▶ **WHAT YOU HAVE TO DO**
In the color management calibration proposal quoted below, why should a user be able to change the placement of the rectangular region the compositor draws? Respond in one to three sentences.

[RFC 0/1] Color manager calibration protocol v1
Simon Ser
contact at emersion.fr
Mon Apr 15 19:01:24 UTC 2019
On Monday, April 15, 2019 9:30 PM, Sebastian Wick <sebastian at sebastianwick.net> wrote:
> On 2019-04-14 12:57, Erwin Burema wrote:
> > Without a way to calibrate/profile screens an color management
> > protocol looses a lot of its value. So to add this missing feature I
> > wrote the following protocol.
> >
> > The idea is that the calibration/profiling SW only sets the RGB
> > triplet and then the compositor is responsible to draw a rectanglular
> > region on the selected output screen, since not all calibration tools
> > will be at the center of the screen a user should be able to modify
> > the placement of this rectanglular region. Unless specified the
> > monitor profile (if any) should not be applied but the GPU curve
> > should, currently to set a new curve the calibration tool should
> > generate a new ICC profile with the wanted curve in the VCGT tag (I am
> > not sure if this is the best option but would make the most universal
> > one). In the end after profiling the last uploaded ICC could then be
> > saved (although a compositor is not required to honor the request in
> > that case it should send the not saved error). If the compositor
> > doesn't save or the connection with this protocol is broken the
> > compositor should restore previous settings.

▶ **RECORDS SUPPLIED**
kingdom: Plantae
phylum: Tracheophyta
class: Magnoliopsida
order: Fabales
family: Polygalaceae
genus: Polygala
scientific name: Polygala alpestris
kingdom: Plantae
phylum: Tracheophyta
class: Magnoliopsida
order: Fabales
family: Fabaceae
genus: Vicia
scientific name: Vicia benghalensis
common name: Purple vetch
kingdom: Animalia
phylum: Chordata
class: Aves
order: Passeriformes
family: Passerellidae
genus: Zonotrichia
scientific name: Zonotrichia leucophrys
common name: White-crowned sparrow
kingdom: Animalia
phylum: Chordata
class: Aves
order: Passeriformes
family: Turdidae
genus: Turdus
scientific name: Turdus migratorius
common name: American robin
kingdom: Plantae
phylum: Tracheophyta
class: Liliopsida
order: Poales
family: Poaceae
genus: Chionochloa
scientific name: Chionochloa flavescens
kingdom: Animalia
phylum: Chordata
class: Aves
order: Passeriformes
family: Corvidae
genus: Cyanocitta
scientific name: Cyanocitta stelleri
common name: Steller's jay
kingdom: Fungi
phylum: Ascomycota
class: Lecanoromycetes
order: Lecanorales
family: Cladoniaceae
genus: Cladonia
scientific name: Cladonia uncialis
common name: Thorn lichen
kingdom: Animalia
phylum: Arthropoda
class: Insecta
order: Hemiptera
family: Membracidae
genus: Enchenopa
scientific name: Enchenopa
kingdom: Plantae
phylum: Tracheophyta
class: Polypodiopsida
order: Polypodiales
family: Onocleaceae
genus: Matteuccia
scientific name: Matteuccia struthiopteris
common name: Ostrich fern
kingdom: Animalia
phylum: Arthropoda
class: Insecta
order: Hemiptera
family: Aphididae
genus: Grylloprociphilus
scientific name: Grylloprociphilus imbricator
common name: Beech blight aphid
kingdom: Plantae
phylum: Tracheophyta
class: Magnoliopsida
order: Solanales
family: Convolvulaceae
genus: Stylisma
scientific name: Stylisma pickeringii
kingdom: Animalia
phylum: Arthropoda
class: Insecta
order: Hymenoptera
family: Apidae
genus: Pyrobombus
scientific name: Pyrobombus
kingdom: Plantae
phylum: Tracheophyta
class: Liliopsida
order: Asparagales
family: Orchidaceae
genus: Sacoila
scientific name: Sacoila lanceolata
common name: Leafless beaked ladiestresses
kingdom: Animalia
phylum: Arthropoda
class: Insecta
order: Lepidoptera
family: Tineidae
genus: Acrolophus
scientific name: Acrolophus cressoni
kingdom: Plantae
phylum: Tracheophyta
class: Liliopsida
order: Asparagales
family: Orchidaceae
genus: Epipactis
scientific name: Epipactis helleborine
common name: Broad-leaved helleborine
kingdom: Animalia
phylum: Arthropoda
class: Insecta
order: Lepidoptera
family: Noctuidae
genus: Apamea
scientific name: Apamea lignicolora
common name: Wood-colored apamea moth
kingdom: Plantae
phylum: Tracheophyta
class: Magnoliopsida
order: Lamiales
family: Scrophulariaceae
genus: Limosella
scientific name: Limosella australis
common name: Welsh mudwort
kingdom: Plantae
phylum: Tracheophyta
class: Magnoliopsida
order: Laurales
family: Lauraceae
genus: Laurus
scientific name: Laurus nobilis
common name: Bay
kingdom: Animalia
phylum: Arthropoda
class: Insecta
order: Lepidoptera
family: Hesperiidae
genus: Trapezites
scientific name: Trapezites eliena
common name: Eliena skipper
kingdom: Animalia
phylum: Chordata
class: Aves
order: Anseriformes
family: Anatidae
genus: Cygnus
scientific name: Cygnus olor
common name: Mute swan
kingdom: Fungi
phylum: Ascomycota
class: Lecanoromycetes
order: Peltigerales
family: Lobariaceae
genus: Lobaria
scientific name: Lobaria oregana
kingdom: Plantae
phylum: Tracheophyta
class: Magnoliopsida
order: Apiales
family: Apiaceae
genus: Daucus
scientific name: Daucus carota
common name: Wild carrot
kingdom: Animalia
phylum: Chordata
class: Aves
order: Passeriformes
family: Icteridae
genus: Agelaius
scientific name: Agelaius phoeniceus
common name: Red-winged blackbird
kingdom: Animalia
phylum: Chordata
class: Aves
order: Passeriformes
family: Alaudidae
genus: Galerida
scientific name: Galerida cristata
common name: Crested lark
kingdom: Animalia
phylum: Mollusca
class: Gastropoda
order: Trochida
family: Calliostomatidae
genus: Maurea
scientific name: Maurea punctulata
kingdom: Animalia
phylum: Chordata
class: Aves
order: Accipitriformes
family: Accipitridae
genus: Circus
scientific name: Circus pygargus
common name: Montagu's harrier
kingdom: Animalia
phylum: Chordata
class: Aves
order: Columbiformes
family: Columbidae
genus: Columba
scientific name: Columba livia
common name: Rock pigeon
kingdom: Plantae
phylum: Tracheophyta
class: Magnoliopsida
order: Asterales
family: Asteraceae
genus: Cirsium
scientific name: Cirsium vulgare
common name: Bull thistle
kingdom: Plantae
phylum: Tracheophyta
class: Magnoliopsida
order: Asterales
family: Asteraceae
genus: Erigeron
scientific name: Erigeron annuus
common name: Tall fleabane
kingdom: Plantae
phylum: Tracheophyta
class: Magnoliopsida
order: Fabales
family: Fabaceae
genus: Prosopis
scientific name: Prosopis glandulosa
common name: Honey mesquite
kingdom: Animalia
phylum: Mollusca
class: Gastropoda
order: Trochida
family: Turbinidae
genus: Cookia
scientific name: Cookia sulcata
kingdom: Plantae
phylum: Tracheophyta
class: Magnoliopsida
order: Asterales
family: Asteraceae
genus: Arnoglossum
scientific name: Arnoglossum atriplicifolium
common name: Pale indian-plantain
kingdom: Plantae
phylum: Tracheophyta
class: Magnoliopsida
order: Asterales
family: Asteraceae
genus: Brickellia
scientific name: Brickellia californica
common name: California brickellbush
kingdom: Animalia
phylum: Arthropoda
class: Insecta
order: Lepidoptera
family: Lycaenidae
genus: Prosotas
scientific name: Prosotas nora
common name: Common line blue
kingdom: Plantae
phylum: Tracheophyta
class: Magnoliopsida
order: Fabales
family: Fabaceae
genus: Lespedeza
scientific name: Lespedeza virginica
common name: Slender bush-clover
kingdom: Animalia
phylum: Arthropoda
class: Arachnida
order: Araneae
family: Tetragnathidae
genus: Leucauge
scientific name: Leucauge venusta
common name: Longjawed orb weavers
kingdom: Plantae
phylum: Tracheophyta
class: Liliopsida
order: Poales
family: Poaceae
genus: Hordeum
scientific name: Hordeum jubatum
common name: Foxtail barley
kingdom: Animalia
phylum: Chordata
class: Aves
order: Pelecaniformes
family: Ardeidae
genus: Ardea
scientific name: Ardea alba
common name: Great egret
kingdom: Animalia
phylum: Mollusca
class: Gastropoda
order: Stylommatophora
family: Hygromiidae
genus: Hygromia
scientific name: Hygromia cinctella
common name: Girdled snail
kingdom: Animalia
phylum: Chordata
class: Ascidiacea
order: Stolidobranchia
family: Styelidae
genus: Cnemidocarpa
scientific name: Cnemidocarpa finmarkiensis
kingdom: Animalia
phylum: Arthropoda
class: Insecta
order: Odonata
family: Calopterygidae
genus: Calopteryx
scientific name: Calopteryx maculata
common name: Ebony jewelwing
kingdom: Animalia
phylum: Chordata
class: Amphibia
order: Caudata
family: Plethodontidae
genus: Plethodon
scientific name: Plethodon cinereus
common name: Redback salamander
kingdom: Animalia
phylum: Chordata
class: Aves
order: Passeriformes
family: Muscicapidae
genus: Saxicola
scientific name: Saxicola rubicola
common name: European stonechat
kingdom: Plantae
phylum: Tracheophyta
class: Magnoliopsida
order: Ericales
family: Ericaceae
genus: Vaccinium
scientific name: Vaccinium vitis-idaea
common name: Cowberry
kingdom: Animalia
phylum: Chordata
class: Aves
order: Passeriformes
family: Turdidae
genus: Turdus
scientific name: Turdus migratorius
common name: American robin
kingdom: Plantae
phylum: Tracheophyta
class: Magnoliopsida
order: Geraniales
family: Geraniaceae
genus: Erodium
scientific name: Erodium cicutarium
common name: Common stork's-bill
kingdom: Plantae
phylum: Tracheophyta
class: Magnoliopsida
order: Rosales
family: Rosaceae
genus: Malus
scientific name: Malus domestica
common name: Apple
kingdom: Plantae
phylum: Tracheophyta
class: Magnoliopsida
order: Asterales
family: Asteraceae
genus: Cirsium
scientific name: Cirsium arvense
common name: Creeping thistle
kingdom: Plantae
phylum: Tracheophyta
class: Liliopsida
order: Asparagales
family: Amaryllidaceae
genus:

▶ **EXERCISE ANSWER**
The proposal says not all calibration tools will be at the center of the screen, so a user should be able to modify where the rectangular region appears. The compositor draws this region on the selected output screen after the calibration software sets the RGB triplet.